Task goal: Arrange every line of text in the entries below as one continuous numbered list, leaving out any blank lines.

Materials provided:
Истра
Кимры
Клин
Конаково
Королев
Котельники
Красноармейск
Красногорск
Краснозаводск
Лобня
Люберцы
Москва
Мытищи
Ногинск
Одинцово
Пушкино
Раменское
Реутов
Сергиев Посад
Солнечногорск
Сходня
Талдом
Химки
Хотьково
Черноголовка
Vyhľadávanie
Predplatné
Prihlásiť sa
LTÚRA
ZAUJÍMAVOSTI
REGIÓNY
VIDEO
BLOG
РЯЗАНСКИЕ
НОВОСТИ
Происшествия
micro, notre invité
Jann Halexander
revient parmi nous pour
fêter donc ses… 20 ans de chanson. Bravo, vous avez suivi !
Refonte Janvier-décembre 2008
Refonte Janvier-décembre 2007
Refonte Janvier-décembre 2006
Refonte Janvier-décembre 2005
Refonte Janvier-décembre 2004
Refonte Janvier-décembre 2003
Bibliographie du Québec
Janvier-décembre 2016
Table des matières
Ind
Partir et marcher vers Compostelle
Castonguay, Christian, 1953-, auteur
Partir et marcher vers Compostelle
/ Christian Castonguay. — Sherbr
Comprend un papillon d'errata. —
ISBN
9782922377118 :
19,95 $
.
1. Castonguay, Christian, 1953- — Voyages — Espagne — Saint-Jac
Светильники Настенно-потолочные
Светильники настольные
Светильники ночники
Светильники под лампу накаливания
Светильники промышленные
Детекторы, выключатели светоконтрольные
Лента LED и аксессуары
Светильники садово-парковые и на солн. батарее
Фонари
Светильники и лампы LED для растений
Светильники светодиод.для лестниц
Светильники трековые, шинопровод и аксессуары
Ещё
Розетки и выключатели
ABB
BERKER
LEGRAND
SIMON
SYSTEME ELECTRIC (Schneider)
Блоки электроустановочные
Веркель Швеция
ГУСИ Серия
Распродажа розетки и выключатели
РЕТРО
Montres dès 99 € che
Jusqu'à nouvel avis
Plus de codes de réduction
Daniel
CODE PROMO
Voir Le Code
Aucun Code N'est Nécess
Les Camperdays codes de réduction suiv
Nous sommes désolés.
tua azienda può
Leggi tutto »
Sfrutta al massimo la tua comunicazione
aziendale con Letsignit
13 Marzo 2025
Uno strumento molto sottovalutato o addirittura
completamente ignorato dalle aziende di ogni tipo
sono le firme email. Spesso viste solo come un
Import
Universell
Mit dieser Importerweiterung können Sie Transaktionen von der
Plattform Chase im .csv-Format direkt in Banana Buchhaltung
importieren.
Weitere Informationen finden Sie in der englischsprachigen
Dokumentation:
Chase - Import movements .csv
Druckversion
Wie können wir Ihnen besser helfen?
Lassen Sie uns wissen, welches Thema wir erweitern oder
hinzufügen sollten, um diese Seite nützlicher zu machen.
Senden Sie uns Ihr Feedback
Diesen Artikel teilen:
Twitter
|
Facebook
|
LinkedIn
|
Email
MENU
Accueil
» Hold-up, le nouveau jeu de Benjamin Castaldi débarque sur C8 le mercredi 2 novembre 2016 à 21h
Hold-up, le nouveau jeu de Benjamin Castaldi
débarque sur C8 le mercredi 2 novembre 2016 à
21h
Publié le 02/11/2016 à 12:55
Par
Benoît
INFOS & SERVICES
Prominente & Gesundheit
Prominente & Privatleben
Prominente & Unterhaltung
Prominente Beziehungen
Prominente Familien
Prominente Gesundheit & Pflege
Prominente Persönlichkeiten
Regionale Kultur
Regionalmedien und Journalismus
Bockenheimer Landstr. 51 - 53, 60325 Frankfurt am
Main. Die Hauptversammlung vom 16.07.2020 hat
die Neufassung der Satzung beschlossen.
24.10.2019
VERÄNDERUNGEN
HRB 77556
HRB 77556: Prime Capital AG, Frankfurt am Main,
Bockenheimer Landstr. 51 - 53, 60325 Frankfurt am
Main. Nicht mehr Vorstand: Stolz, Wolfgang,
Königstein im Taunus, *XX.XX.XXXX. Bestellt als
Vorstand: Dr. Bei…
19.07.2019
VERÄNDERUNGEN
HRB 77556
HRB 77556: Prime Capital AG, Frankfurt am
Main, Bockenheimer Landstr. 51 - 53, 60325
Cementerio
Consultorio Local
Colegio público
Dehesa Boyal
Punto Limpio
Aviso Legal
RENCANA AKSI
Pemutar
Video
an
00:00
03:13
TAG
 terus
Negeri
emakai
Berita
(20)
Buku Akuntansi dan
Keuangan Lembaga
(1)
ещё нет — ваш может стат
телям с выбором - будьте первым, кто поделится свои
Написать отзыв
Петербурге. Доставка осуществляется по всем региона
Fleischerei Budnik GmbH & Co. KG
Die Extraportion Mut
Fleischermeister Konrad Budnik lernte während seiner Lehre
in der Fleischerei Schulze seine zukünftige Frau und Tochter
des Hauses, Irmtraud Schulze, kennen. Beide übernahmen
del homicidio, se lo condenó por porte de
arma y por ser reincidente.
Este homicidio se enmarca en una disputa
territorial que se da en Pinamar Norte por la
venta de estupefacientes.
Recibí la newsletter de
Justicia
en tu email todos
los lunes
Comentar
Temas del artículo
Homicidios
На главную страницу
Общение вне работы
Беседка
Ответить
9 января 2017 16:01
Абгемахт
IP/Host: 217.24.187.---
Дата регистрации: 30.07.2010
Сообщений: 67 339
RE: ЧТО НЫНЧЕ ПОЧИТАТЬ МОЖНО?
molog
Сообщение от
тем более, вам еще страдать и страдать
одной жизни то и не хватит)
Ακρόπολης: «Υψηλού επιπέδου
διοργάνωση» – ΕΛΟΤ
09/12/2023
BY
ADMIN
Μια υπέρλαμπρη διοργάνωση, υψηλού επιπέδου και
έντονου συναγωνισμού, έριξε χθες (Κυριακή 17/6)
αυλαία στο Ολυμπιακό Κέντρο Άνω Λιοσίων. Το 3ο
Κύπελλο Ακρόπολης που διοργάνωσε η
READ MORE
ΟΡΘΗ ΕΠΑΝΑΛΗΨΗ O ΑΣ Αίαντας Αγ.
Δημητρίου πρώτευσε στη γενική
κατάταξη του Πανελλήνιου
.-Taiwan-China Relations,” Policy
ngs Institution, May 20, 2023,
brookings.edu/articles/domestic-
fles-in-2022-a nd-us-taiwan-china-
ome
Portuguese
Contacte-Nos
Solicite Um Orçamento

Output for this task:
1. Истра
2. Кимры
3. Клин
4. Конаково
5. Королев
6. Котельники
7. Красноармейск
8. Красногорск
9. Краснозаводск
10. Лобня
11. Люберцы
12. Москва
13. Мытищи
14. Ногинск
15. Одинцово
16. Пушкино
17. Раменское
18. Реутов
19. Сергиев Посад
20. Солнечногорск
21. Сходня
22. Талдом
23. Химки
24. Хотьково
25. Черноголовка
26. Vyhľadávanie
27. Predplatné
28. Prihlásiť sa
29. LTÚRA
30. ZAUJÍMAVOSTI
31. REGIÓNY
32. VIDEO
33. BLOG
34. РЯЗАНСКИЕ
35. НОВОСТИ
36. Происшествия
37. micro, notre invité
38. Jann Halexander
39. revient parmi nous pour
40. fêter donc ses… 20 ans de chanson. Bravo, vous avez suivi !
41. Refonte Janvier-décembre 2008
42. Refonte Janvier-décembre 2007
43. Refonte Janvier-décembre 2006
44. Refonte Janvier-décembre 2005
45. Refonte Janvier-décembre 2004
46. Refonte Janvier-décembre 2003
47. Bibliographie du Québec
48. Janvier-décembre 2016
49. Table des matières
50. Ind
51. Partir et marcher vers Compostelle
52. Castonguay, Christian, 1953-, auteur
53. Partir et marcher vers Compostelle
54. / Christian Castonguay. — Sherbr
55. Comprend un papillon d'errata. —
56. ISBN
57. 9782922377118 :
58. 19,95 $
59. .
60. 1. Castonguay, Christian, 1953- — Voyages — Espagne — Saint-Jac
61. Светильники Настенно-потолочные
62. Светильники настольные
63. Светильники ночники
64. Светильники под лампу накаливания
65. Светильники промышленные
66. Детекторы, выключатели светоконтрольные
67. Лента LED и аксессуары
68. Светильники садово-парковые и на солн. батарее
69. Фонари
70. Светильники и лампы LED для растений
71. Светильники светодиод.для лестниц
72. Светильники трековые, шинопровод и аксессуары
73. Ещё
74. Розетки и выключатели
75. ABB
76. BERKER
77. LEGRAND
78. SIMON
79. SYSTEME ELECTRIC (Schneider)
80. Блоки электроустановочные
81. Веркель Швеция
82. ГУСИ Серия
83. Распродажа розетки и выключатели
84. РЕТРО
85. Montres dès 99 € che
86. Jusqu'à nouvel avis
87. Plus de codes de réduction
88. Daniel
89. CODE PROMO
90. Voir Le Code
91. Aucun Code N'est Nécess
92. Les Camperdays codes de réduction suiv
93. Nous sommes désolés.
94. tua azienda può
95. Leggi tutto »
96. Sfrutta al massimo la tua comunicazione
97. aziendale con Letsignit
98. 13 Marzo 2025
99. Uno strumento molto sottovalutato o addirittura
100. completamente ignorato dalle aziende di ogni tipo
101. sono le firme email. Spesso viste solo come un
102. Import
103. Universell
104. Mit dieser Importerweiterung können Sie Transaktionen von der
105. Plattform Chase im .csv-Format direkt in Banana Buchhaltung
106. importieren.
107. Weitere Informationen finden Sie in der englischsprachigen
108. Dokumentation:
109. Chase - Import movements .csv
110. Druckversion
111. Wie können wir Ihnen besser helfen?
112. Lassen Sie uns wissen, welches Thema wir erweitern oder
113. hinzufügen sollten, um diese Seite nützlicher zu machen.
114. Senden Sie uns Ihr Feedback
115. Diesen Artikel teilen:
116. Twitter
117. |
118. Facebook
119. |
120. LinkedIn
121. |
122. Email
123. MENU
124. Accueil
125. » Hold-up, le nouveau jeu de Benjamin Castaldi débarque sur C8 le mercredi 2 novembre 2016 à 21h
126. Hold-up, le nouveau jeu de Benjamin Castaldi
127. débarque sur C8 le mercredi 2 novembre 2016 à
128. 21h
129. Publié le 02/11/2016 à 12:55
130. Par
131. Benoît
132. INFOS & SERVICES
133. Prominente & Gesundheit
134. Prominente & Privatleben
135. Prominente & Unterhaltung
136. Prominente Beziehungen
137. Prominente Familien
138. Prominente Gesundheit & Pflege
139. Prominente Persönlichkeiten
140. Regionale Kultur
141. Regionalmedien und Journalismus
142. Bockenheimer Landstr. 51 - 53, 60325 Frankfurt am
143. Main. Die Hauptversammlung vom 16.07.2020 hat
144. die Neufassung der Satzung beschlossen.
145. 24.10.2019
146. VERÄNDERUNGEN
147. HRB 77556
148. HRB 77556: Prime Capital AG, Frankfurt am Main,
149. Bockenheimer Landstr. 51 - 53, 60325 Frankfurt am
150. Main. Nicht mehr Vorstand: Stolz, Wolfgang,
151. Königstein im Taunus, *XX.XX.XXXX. Bestellt als
152. Vorstand: Dr. Bei…
153. 19.07.2019
154. VERÄNDERUNGEN
155. HRB 77556
156. HRB 77556: Prime Capital AG, Frankfurt am
157. Main, Bockenheimer Landstr. 51 - 53, 60325
158. Cementerio
159. Consultorio Local
160. Colegio público
161. Dehesa Boyal
162. Punto Limpio
163. Aviso Legal
164. RENCANA AKSI
165. Pemutar
166. Video
167. an
168. 00:00
169. 03:13
170. TAG
171.  terus
172. Negeri
173. emakai
174. Berita
175. (20)
176. Buku Akuntansi dan
177. Keuangan Lembaga
178. (1)
179. ещё нет — ваш может стат
180. телям с выбором - будьте первым, кто поделится свои
181. Написать отзыв
182. Петербурге. Доставка осуществляется по всем региона
183. Fleischerei Budnik GmbH & Co. KG
184. Die Extraportion Mut
185. Fleischermeister Konrad Budnik lernte während seiner Lehre
186. in der Fleischerei Schulze seine zukünftige Frau und Tochter
187. des Hauses, Irmtraud Schulze, kennen. Beide übernahmen
188. del homicidio, se lo condenó por porte de
189. arma y por ser reincidente.
190. Este homicidio se enmarca en una disputa
191. territorial que se da en Pinamar Norte por la
192. venta de estupefacientes.
193. Recibí la newsletter de
194. Justicia
195. en tu email todos
196. los lunes
197. Comentar
198. Temas del artículo
199. Homicidios
200. На главную страницу
201. Общение вне работы
202. Беседка
203. Ответить
204. 9 января 2017 16:01
205. Абгемахт
206. IP/Host: 217.24.187.---
207. Дата регистрации: 30.07.2010
208. Сообщений: 67 339
209. RE: ЧТО НЫНЧЕ ПОЧИТАТЬ МОЖНО?
210. molog
211. Сообщение от
212. тем более, вам еще страдать и страдать
213. одной жизни то и не хватит)
214. Ακρόπολης: «Υψηλού επιπέδου
215. διοργάνωση» – ΕΛΟΤ
216. 09/12/2023
217. BY
218. ADMIN
219. Μια υπέρλαμπρη διοργάνωση, υψηλού επιπέδου και
220. έντονου συναγωνισμού, έριξε χθες (Κυριακή 17/6)
221. αυλαία στο Ολυμπιακό Κέντρο Άνω Λιοσίων. Το 3ο
222. Κύπελλο Ακρόπολης που διοργάνωσε η
223. READ MORE
224. ΟΡΘΗ ΕΠΑΝΑΛΗΨΗ O ΑΣ Αίαντας Αγ.
225. Δημητρίου πρώτευσε στη γενική
226. κατάταξη του Πανελλήνιου
227. .-Taiwan-China Relations,” Policy
228. ngs Institution, May 20, 2023,
229. brookings.edu/articles/domestic-
230. fles-in-2022-a nd-us-taiwan-china-
231. ome
232. Portuguese
233. Contacte-Nos
234. Solicite Um Orçamento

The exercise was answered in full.